**The task:** With no addition or omission, return the entries below.

Extracted page text data:
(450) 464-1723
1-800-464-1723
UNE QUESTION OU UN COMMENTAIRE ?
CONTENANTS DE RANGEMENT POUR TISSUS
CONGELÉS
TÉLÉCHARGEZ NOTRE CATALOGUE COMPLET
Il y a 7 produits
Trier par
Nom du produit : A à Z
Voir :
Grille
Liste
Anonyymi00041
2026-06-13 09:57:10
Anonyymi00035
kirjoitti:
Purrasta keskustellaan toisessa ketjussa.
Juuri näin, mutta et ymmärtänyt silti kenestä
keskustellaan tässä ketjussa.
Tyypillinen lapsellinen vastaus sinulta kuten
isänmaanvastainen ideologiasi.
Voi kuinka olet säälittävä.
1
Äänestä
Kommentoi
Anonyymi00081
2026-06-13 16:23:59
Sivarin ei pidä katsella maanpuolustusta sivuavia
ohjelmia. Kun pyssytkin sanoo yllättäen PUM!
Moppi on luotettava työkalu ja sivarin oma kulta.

**Output of the task:**
(450) 464-1723
1-800-464-1723
UNE QUESTION OU UN COMMENTAIRE ?
CONTENANTS DE RANGEMENT POUR TISSUS
CONGELÉS
TÉLÉCHARGEZ NOTRE CATALOGUE COMPLET
Il y a 7 produits
Trier par
Nom du produit : A à Z
Voir :
Grille
Liste
Anonyymi00041
2026-06-13 09:57:10
Anonyymi00035
kirjoitti:
Purrasta keskustellaan toisessa ketjussa.
Juuri näin, mutta et ymmärtänyt silti kenestä
keskustellaan tässä ketjussa.
Tyypillinen lapsellinen vastaus sinulta kuten
isänmaanvastainen ideologiasi.
Voi kuinka olet säälittävä.
1
Äänestä
Kommentoi
Anonyymi00081
2026-06-13 16:23:59
Sivarin ei pidä katsella maanpuolustusta sivuavia
ohjelmia. Kun pyssytkin sanoo yllättäen PUM!
Moppi on luotettava työkalu ja sivarin oma kulta.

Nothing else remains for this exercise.